- _Work task_: The lines below starting at the line containing "left shoulder: (655, 273)" and ending at the line containing "left ankle: (555, 1279)" are to be repeated exactly, with both ends kept and nothing else added.

- _Records contained in a dataset_:
********************

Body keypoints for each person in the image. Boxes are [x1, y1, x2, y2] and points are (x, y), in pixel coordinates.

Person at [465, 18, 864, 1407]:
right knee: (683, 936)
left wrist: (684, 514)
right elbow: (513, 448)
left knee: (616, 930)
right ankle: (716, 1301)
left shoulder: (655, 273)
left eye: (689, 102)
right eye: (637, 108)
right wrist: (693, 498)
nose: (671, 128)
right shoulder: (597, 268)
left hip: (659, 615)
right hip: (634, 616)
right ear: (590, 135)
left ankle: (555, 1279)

********************

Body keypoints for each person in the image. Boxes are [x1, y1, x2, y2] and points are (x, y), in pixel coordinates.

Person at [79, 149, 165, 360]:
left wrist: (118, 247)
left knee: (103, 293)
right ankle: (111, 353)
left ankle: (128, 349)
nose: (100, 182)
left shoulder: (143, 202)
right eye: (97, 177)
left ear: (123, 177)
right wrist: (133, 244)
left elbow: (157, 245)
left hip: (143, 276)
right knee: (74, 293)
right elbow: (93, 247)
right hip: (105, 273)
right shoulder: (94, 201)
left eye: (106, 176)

********************

- _Exercise solution_:
left shoulder: (655, 273)
left eye: (689, 102)
right eye: (637, 108)
right wrist: (693, 498)
nose: (671, 128)
right shoulder: (597, 268)
left hip: (659, 615)
right hip: (634, 616)
right ear: (590, 135)
left ankle: (555, 1279)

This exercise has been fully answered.